Oui ; dans La belle résistance, titre d'un poème de l'Oiseau de mer (2005), on lit ces deux vers de la fin : "On crie la démocratie/ Je chante la solitude". Si c'était à refaire, j'écrirais les mêmes vers aujourd'hui ; la démocratie, invention humaine, un moyen destiné à servir l'organisation des hommes, se transforme en une machine à broyer l'humain au nom de valeurs bafouées : liberté, égalité, justice, droits, etc. Au lieu de libérer, la démocratie terrorise les âmes et érige des murs de séparation entre les hommes. Les peuples aspirent en fait à la justice ; on leur fait croire que la démocratie garantit et assure la justice ; or, la démocratie n'est qu'un jeu dont les règles et les dés sont troués. Les derniers événements à Gaza ont levé le voile sur la mauvaise foi et le cynisme du monde libre. L'Occident, par son agressivité (diplomatique, militaire, économique, culturelle etc.) dirigée contre les pays arabes et musulmans, trahit l'une des valeurs fondamentales de la démocratie : l'acceptation de l'autre, de la différence, de la contradiction. N'est démocrate que celui qui me ressemble. C'est la devise du Dominant. C'est un argument pour justifier la légitimité de l'esprit de résistance au sein des communautés dominées. La résistance, c'est un état d'esprit, une autre façon de penser, de vivre, d'être. La résistance est le propre de l'homme dans les temps de crise, de domination, d'occupation ; et de paix ! A-t-on tiré des leçons de l'Histoire ? Là est la question.
5- L'aspect intimiste ne fausse-t-il pas votre engagement pour une poétique de la résistance ?

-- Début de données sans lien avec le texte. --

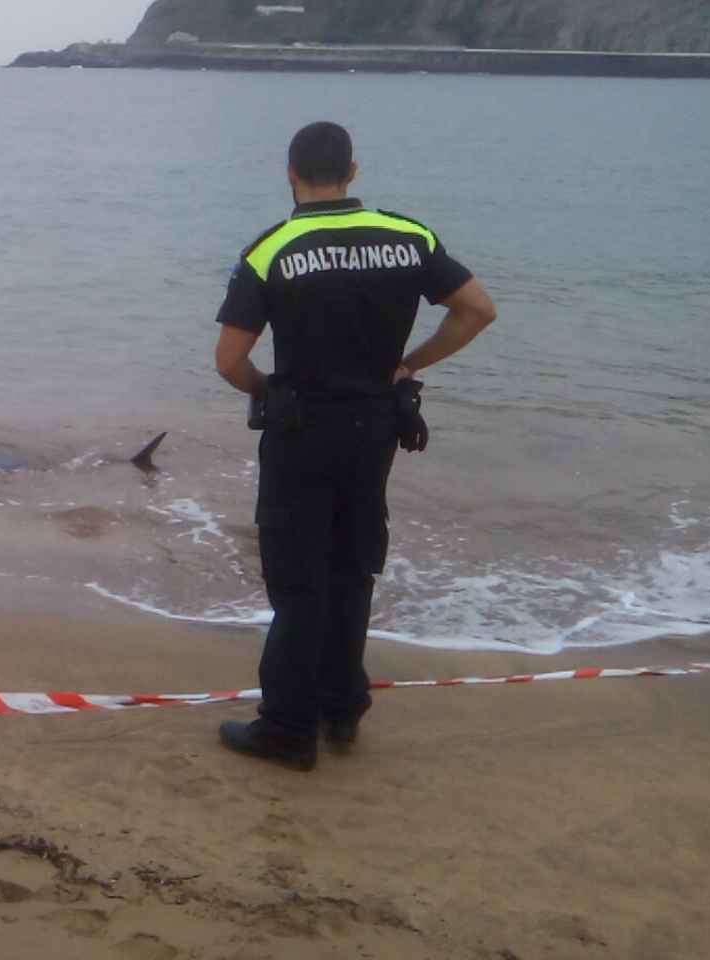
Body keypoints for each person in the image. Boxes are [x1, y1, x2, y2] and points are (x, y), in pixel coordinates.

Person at [212, 121, 497, 771]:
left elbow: (230, 360)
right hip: (375, 431)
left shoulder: (273, 250)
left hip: (301, 432)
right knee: (352, 566)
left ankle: (286, 727)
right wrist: (407, 365)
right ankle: (342, 711)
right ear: (354, 172)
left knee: (297, 580)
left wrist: (266, 389)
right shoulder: (408, 237)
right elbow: (477, 309)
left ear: (290, 173)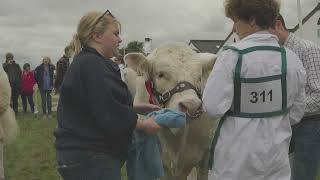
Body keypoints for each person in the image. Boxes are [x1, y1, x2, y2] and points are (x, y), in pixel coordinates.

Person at [202, 0, 307, 179]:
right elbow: (297, 112)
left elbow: (212, 107)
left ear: (251, 19)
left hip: (235, 164)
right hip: (276, 163)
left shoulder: (231, 56)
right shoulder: (292, 59)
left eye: (235, 20)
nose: (234, 28)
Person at [54, 11, 161, 180]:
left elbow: (97, 104)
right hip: (90, 157)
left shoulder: (91, 62)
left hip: (88, 155)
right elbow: (108, 112)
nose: (120, 40)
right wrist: (143, 125)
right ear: (97, 36)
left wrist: (136, 108)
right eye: (115, 33)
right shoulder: (91, 64)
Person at [270, 14, 320, 180]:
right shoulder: (276, 53)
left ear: (278, 25)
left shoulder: (308, 49)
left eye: (265, 31)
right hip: (287, 124)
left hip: (309, 125)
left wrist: (285, 109)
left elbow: (318, 96)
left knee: (303, 174)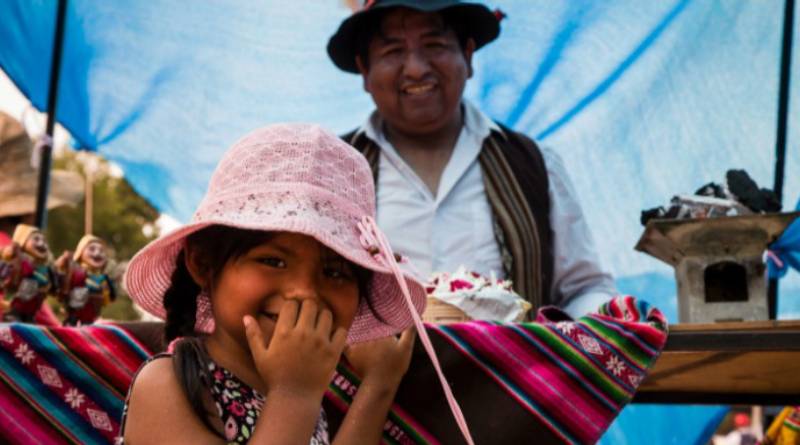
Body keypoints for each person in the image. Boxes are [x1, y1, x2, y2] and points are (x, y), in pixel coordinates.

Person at [119, 124, 429, 444]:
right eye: (272, 261)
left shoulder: (302, 386)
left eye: (335, 272)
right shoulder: (166, 385)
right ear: (203, 263)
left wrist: (378, 385)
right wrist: (294, 394)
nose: (304, 292)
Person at [327, 0, 616, 317]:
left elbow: (584, 288)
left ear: (467, 55)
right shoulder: (331, 171)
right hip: (373, 369)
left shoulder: (534, 164)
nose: (416, 68)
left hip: (512, 367)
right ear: (365, 71)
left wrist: (589, 333)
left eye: (434, 45)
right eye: (393, 52)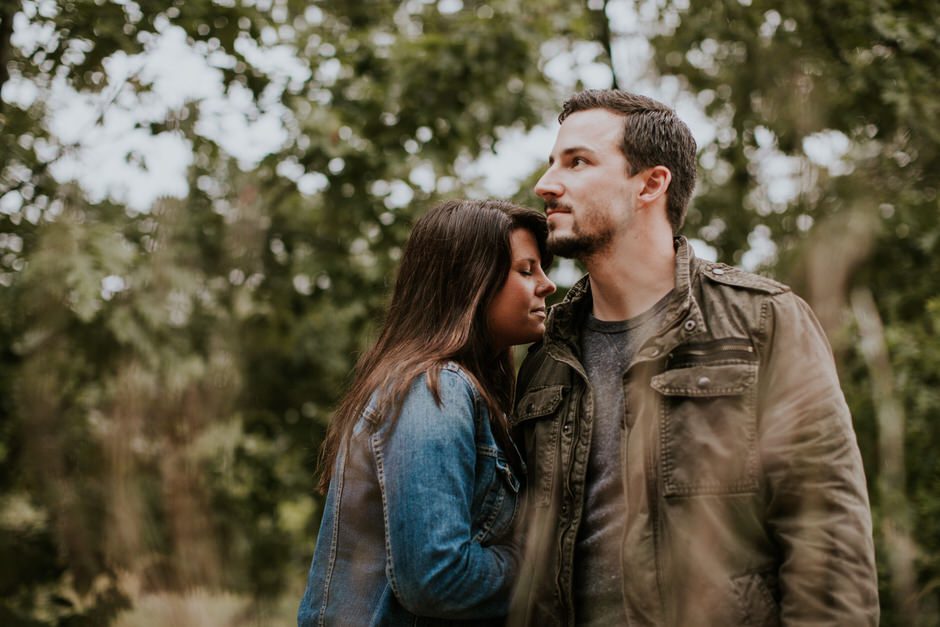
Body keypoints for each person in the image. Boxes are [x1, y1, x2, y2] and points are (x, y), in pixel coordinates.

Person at [508, 90, 878, 626]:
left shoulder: (763, 321)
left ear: (651, 184)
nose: (546, 185)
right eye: (551, 164)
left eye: (578, 162)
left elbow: (827, 537)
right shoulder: (546, 353)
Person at [298, 199, 556, 626]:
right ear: (472, 282)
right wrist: (545, 567)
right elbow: (438, 579)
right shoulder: (433, 389)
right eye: (526, 270)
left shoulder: (451, 389)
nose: (546, 285)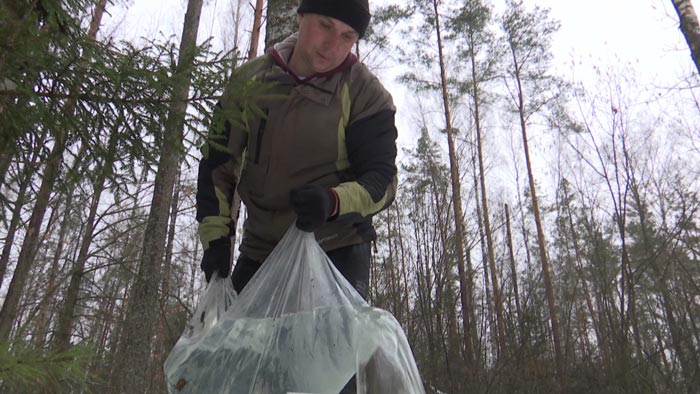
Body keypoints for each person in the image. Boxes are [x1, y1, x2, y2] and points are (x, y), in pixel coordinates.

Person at [196, 0, 397, 302]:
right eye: (325, 25)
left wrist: (332, 201)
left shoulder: (366, 95)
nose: (331, 45)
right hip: (261, 248)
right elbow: (218, 163)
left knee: (325, 347)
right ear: (301, 15)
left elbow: (383, 182)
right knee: (233, 346)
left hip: (336, 246)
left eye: (347, 37)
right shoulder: (249, 80)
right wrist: (215, 240)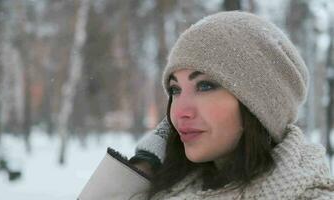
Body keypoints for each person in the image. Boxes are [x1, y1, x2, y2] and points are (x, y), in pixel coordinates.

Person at [78, 11, 334, 200]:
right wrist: (139, 170)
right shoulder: (166, 189)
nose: (179, 112)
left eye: (205, 86)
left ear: (259, 105)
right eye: (176, 90)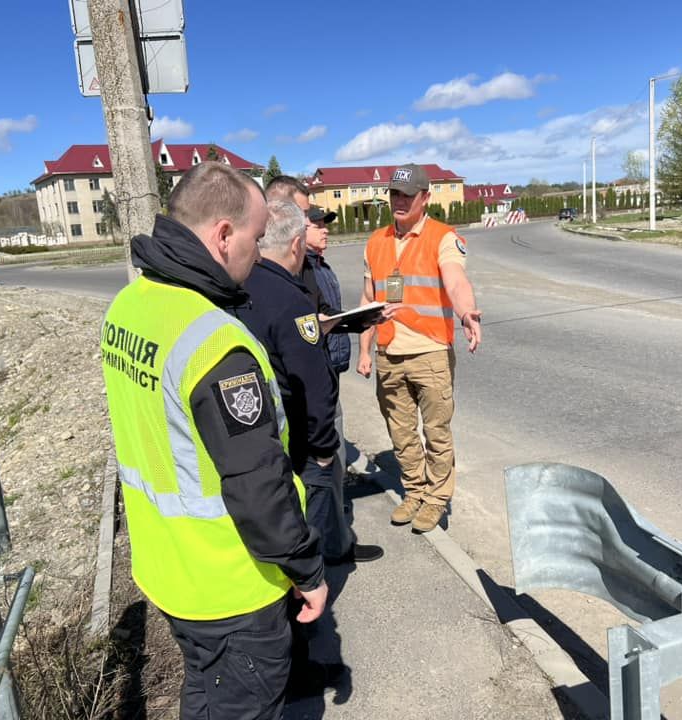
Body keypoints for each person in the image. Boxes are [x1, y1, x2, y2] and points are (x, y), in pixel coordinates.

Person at [100, 162, 327, 720]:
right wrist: (308, 571)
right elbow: (258, 484)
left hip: (168, 570)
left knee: (204, 693)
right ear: (224, 235)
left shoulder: (130, 305)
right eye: (253, 237)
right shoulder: (214, 343)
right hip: (232, 588)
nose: (258, 252)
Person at [238, 200, 381, 565]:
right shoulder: (290, 299)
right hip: (300, 438)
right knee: (309, 524)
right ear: (297, 243)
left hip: (263, 432)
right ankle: (310, 594)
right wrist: (323, 451)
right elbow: (312, 383)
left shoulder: (240, 285)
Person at [357, 163, 482, 533]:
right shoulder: (375, 241)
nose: (399, 201)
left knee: (437, 433)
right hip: (389, 353)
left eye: (407, 195)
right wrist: (365, 350)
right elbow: (369, 298)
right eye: (394, 194)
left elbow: (455, 279)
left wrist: (466, 312)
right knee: (401, 431)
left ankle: (436, 500)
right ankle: (414, 491)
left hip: (430, 353)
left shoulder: (443, 238)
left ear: (424, 198)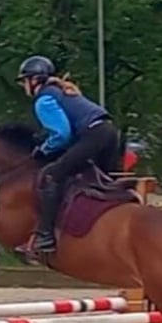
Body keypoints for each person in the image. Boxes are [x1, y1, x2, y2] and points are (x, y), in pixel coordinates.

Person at [16, 55, 120, 254]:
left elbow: (61, 134)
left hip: (94, 135)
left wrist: (43, 150)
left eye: (24, 81)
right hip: (109, 133)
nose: (23, 86)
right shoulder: (63, 92)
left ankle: (45, 237)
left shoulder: (44, 99)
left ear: (34, 80)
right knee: (98, 182)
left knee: (51, 175)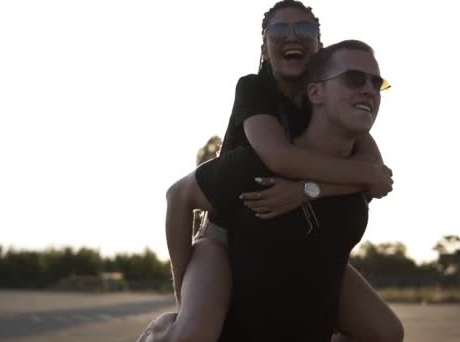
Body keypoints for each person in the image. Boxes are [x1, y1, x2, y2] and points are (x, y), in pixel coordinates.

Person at [139, 1, 403, 342]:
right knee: (194, 333)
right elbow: (278, 158)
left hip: (294, 235)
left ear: (318, 46)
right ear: (263, 46)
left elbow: (370, 174)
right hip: (226, 230)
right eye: (278, 31)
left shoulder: (334, 106)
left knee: (387, 332)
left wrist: (309, 189)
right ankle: (168, 327)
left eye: (304, 30)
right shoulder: (255, 90)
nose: (292, 36)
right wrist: (184, 292)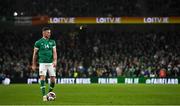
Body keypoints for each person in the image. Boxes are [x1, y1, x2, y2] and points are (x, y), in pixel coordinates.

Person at [32, 27, 57, 101]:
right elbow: (35, 54)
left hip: (50, 63)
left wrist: (55, 60)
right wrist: (33, 64)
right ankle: (44, 96)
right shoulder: (38, 42)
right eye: (48, 32)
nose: (49, 34)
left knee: (53, 80)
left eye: (50, 32)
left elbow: (55, 52)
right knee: (42, 77)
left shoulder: (52, 42)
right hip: (42, 63)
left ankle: (48, 94)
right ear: (44, 33)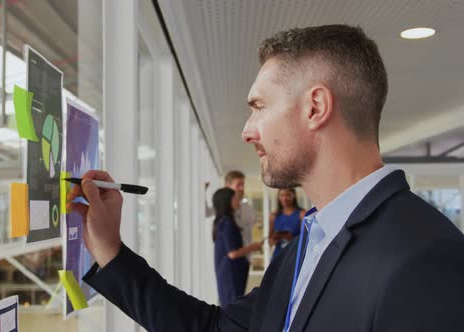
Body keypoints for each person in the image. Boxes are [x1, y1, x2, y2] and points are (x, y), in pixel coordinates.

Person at [68, 25, 464, 331]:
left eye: (259, 106)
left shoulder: (426, 258)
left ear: (315, 107)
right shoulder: (303, 248)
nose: (247, 130)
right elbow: (213, 328)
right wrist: (110, 250)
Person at [212, 188, 263, 306]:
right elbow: (233, 253)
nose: (238, 201)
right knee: (232, 305)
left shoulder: (222, 221)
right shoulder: (227, 222)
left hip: (229, 271)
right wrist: (253, 247)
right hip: (231, 272)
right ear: (227, 201)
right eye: (234, 198)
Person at [269, 188, 306, 260]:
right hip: (278, 256)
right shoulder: (273, 216)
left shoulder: (302, 214)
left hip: (295, 255)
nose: (284, 198)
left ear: (294, 195)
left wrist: (290, 238)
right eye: (281, 195)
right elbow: (270, 241)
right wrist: (275, 239)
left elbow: (305, 240)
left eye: (288, 195)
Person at [224, 170, 257, 248]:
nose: (242, 188)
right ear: (228, 186)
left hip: (246, 256)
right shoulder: (221, 207)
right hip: (228, 257)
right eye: (238, 185)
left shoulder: (249, 209)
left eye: (243, 184)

Je crois que l'on ne peut pas ne pas être impliqué dans la vie ; c'est une sorte d'engagement naturel, spontané. Et c'est dans les moments d'intense présence à soi que l'on sent véritablement le destin des hommes ; on déborde sa propre subjectivité pour s'élever à cette humanité partagée ; le spectacle s'élargit, d'autres voix s'imposent, et le passage de l'intime à l'anonyme s'opère, fluide et transparent. Sur un autre plan symbolique ou métaphorique, il s'agit de la situation de l'esprit de l'intellectuel arabe, en état de crise, pour ne pas dire de faillite. Ce qui est mis en jeu, en fin de compte, c'est l'écart qui sépare l'homme de l'Histoire, le rêve de la réalité.
6- Pensez-vous que le livre, la poésie a une place dans la vie culturelle au Maroc ?
Certainement. La poésie est ancrée dans la tradition orale arabo-berbère. Mais, on oublie souvent qu'elle est faite pour être écoutée, dite par le poète lui-même ; par conséquent elle a besoin de conditions particulières pour s'accomplir, se réaliser. C'est une voix qui interpelle, interroge d'autres voix. Sans l'existence d'un espace d'écoute propre, la poésie demeure un genre mineur, marginal, loin des foules. La poésie, en fait, a besoin d'auditeurs pour conquérir des lecteurs. C'est d'ailleurs le cas pour tous les genres littéraires. Sinon comment expliquer la mévente du livre en général ?
7- La Palestine est présente dans vos écrits, Gaza en particulier, n'est-ce pas un sujet usé, dépoétisé ?
Qu'on le veuille ou non, c'est le moteur de notre Histoire, à nous arabes et musulmans. C'est pourquoi le thème est essentiel (au sens fort du mot). Se détacher de la Palestine ou y renoncer, c'est pratiquement condamner son avenir, son futur. (Je pense bien sûr aux peuples ; les politiciens, eux, construisent leur avenir autrement.) Au-delà d'un quelconque parti pris, un homme libre ne peut en aucun cas considérer que les drames qui s'y jouent ne concernent que ceux qui les subissent. D'où la responsabilité de l'intellectuel, du créateur de faire sien le combat de l'homme opprimé et de dénoncer l'agresseur. La dernière guerre contre Gaza a montré une fois encore que notre identité, notre dignité, notre liberté, notre terre sont à conquérir, mais à une seule condition : la libération de la Palestine occupée et d'Al Qods prise en otage. Le thème de la Palestine demeure donc une source d'inspiration inépuisable pour tous les créateurs ; et chacun est libre de le traiter à sa façon.